The daughter of a “gentleman farmer” and a former resident of Ballyvoy estate in Doagh has passed away at the age of 96-years-old.
Kathleen Cuthbert spent her early years at the East Antrim family home before moving to the north west to be educated.
Mrs Cuthbert, daughter of James Milliken Ferguson and his wife Sara, was a talented linguist and fluent German speaker.
She was head-hunted as a translator for Bletchley Park, in 1942, following her graduation from Queen’s University, Belfast.
Bletchley Park was the top secret wartime government department that broke the allegedly unbreakable German High Command Enigma Code, which is said to have changed the course of World War II.
Recently, a family member researching Bletchley Park discovered that she had also taken a course in Japanese while there, so amongst the hectic and demanding war-time translating work, Kathleen still found time to study and learn new things.
At the end of the war, Kathleen, as required by her degree, went to Bernaville in northern France on an exchange visit for practical experience in the language.
She went on to become a tutor in the French department at QUB and also worked with Citizens’ Advice Bureau.
With her husband Norman, she travelled widely and she always took the trouble to get at least a smattering of new languages, even managing to get a fresh supply of tablets from a Russian hospital.

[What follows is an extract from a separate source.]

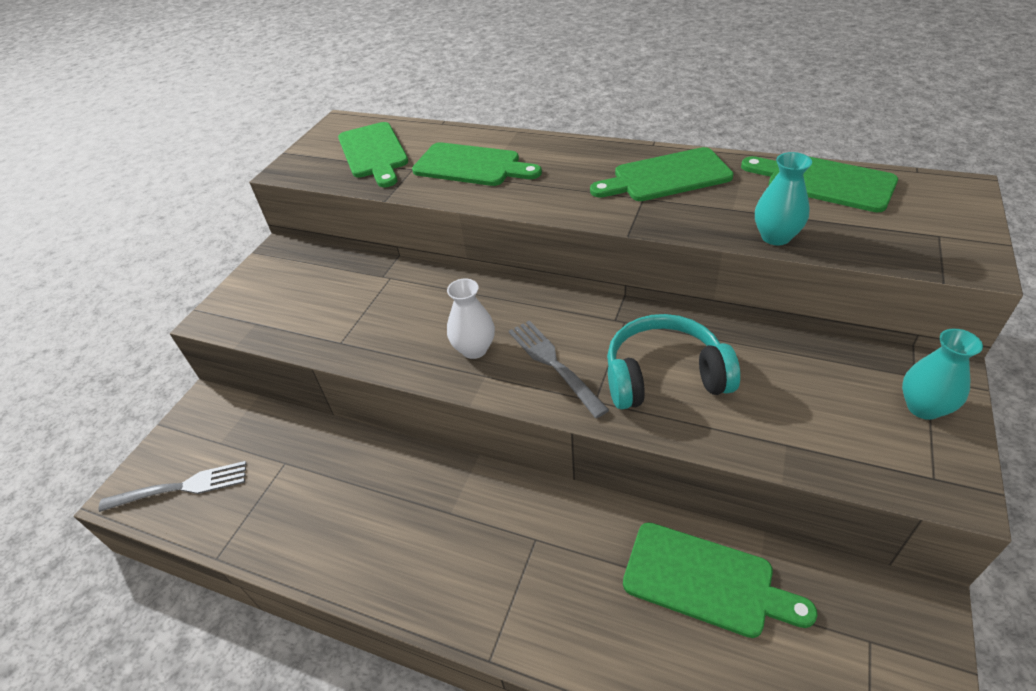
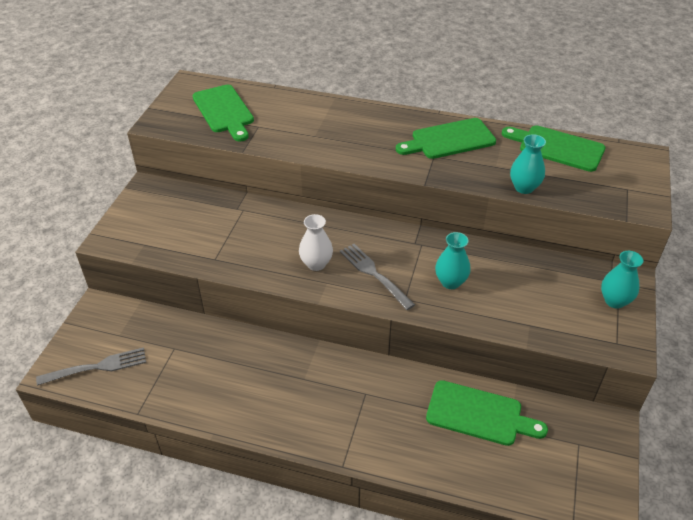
camera: 10 degrees left, 0 degrees up
(471, 166) = (304, 125): green cutting board -> none
(664, 376) = (450, 282): turquoise headphones -> turquoise vase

Kathleen read to friends who were blind and to a colleague, Professor Alan Milne, who as a paratrooper had been blinded in the Second World War at Arheim.

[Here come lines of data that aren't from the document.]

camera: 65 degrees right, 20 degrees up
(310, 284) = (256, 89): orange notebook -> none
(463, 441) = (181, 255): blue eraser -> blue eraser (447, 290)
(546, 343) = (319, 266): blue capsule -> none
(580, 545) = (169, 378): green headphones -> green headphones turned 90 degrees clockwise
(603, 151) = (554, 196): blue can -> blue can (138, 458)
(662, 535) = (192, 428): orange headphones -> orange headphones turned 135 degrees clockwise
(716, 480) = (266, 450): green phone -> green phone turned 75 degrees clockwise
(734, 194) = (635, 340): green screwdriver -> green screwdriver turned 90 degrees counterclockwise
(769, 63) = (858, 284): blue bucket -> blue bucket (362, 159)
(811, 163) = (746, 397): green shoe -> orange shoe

She was also an accomplished and adventurous cook who could whip up a meal for 20 in half an hour and for some time during the 1960s and under a male pseudonym, she wrote a recipe column and reviewed cookery books for the Belfast Telegraph.
In 1968, Kathleen and Norman went to Malta for two years where Norman was Professor of Economics at the Royal University of Malta, She delighted in learning the Maltese language and exploring the islands.
In 1991 she was widowed. She then became an Advanced Motorist. She learned how to use a computer with great success, she was a whiz on the internet.
In 2010, Kathleen decided that she should move to Bristol in order to be nearer to her immediate family, and since then had the pleasure of three great granddaughters and a grandson.
On her 96th birthday, only six weeks ago, she was still able to blow out the candles on her cake and knock back a glass of sparkling wine.
She is survived by her daughter, her granddaughter and grandson and four great grandchildren.